At Captain Renfrew's gate this mental mummery paused long enough for him to vacillate between walking in or going around and shouting from the back gate. It is a point of etiquette in Hooker's Bend that negroes shall enter a white house from the back stoop. Peter had no desire to transgress this custom. On the other hand, if Captain Renfrew was receiving him as a fellow of Harvard, the back door, in its way, would prove equally embarra.s.sing.
After a certain indecision he compromised by entering the front gate and calling the Captain's name from among the scattered bricks of the old walk.
The house lay silent, half smothered in a dark tangle of shrubbery.
Peter called twice before he heard the shuffle of house slippers, and then saw the Captain's dressing-gown at the piazza steps.
"Is that you, Peter?" came a querulous voice.
"Yes, Captain. I was told you wanted to see me."
"You've been deliberate in coming," criticized the old gentleman, testily. "I sent you word by some black rascal three days ago."
"I just received the message to-day." Peter remained discreetly at the gate.
"Yes; well, come in, come in. See if you can do anything with this d.a.m.nable lamp."
The old man turned with a dignified drawing-together of his dressing- gown and moved back. Apparently, the renovation of a cranky lamp was the whole content of the Captain's summons to Peter.
There was something so characteristic in this incident that Peter was moved to a vague sense of mirth. It was just like the old regime to call in a negro, a special negro, from ten miles away to move a jar of ferns across the lawn or trim a box hedge or fix a lamp.

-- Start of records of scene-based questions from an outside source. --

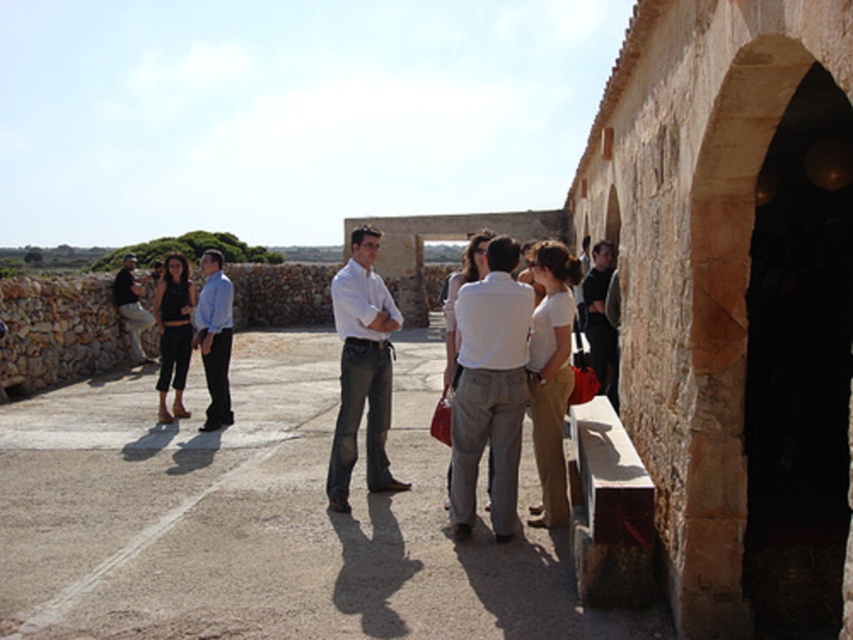
In the scene shown: You are a photographer standing in front of the stone archway. You want to take a photo that includes both the matte blue shirt at center and the matte black shirt at right. Which person should you focus on first to ensure both are in frame?

You should focus on the matte blue shirt at center first because it is closer to you than the matte black shirt at right, ensuring both are in frame.

You are part of a tour group standing near a stone archway. You notice two people in the group wearing matte white shirt at center and matte black shirt at left. From your perspective, which shirt is positioned to the right?

The matte white shirt at center is positioned to the right of the matte black shirt at left.

From the picture: You are standing in front of the stone structure with arches and want to take a photo of both the point at coordinates (350, 451) and the point at (135, 280). Which point will appear larger in your camera view?

Point (350, 451) is closer to the viewer than point (135, 280), so it will appear larger in the camera view.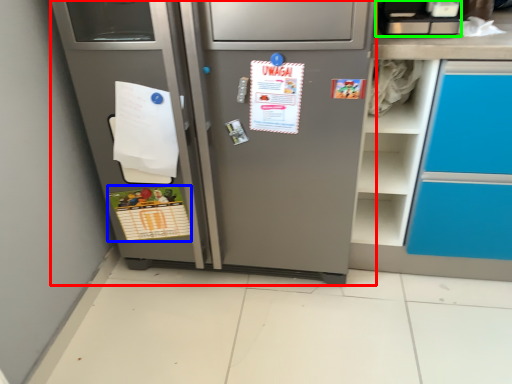
Question: Which object is positioned farthest from refrigerator (highlighted by a red box)? Select from postcard (highlighted by a blue box) and appliance (highlighted by a green box).

Choices:
 (A) postcard
 (B) appliance

Answer: (B)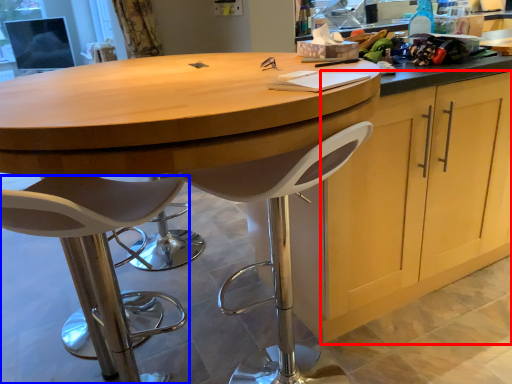
Question: Which object appears farthest to the camera in this image, cabinetry (highlighted by a red box) or chair (highlighted by a blue box)?

Choices:
 (A) cabinetry
 (B) chair

Answer: (A)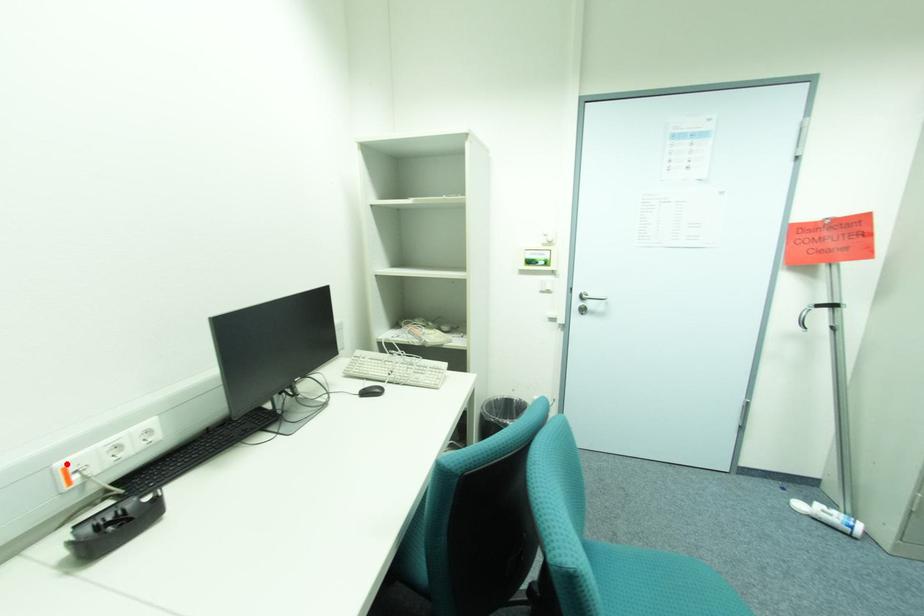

Peter followed the old gentleman around to the back piazza facing his study. There, laid out on the floor, were all the parts of a gasolene lamp, together with a pipe-wrench, a hammer, a little old-fashioned vise, a bar of iron, and an envelop containing the mantels and the more delicate parts of the lamp.
"It's extraordinary to me," criticized the Captain, "why they can't make a gasolene lamp that will go, and remain in a going condition."

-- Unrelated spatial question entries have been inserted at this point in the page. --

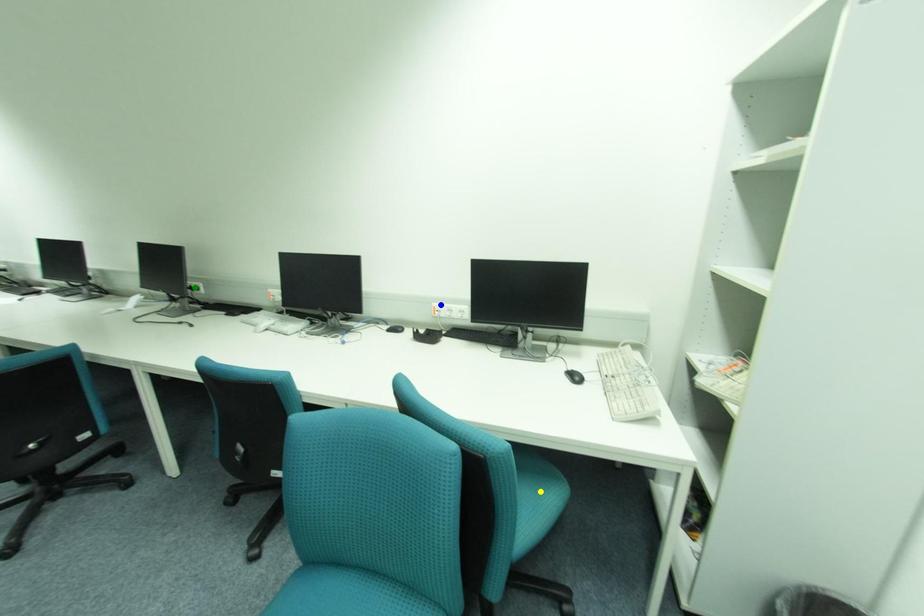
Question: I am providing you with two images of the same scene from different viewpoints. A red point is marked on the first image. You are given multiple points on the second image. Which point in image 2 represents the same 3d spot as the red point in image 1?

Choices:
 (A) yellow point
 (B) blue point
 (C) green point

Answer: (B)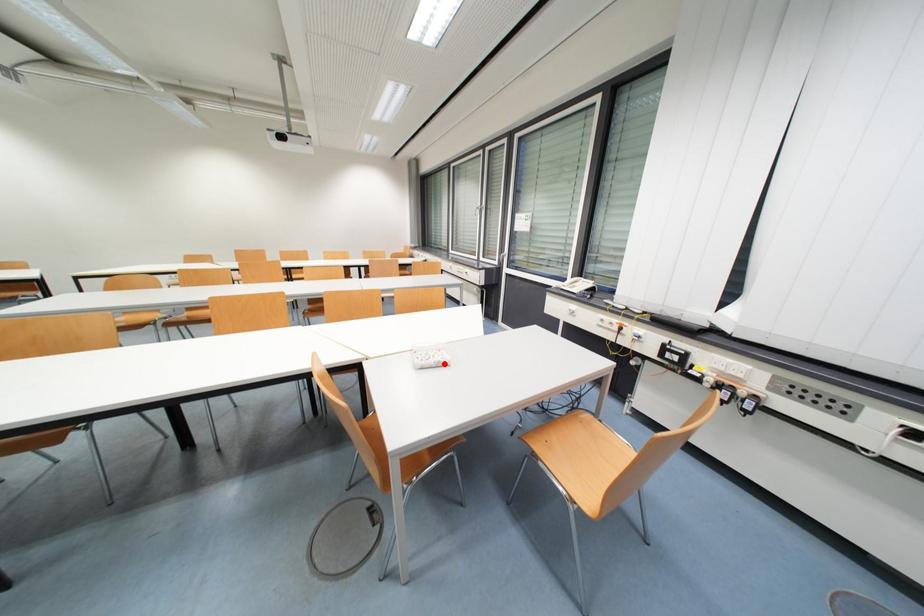
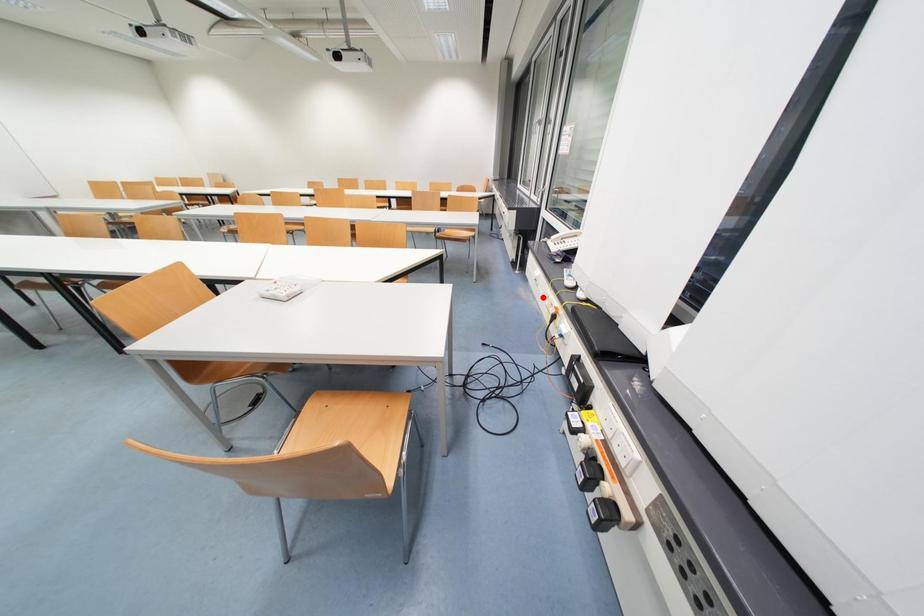
I am providing you with two images of the same scene from different viewpoints. A red point is marked on the first image and another point is marked on the second image. Are the points marked in image1 and image2 representing the same 3D position?

No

"Has it been out of fix for three days?" asked Peter, sorry that the old gentleman should have lacked a light for so long.
"No," growled the Captain; "it started gasping at four o'clock last night; so I put it out and went to bed. I've been working at it this evening. There's a little hole in the tip,--if I could see it,--a hair- sized hole, painfully small. Why any man wants to make gasolene lamps with microscopic holes that ordinary intelligence must inform him will become clogged I cannot conceive."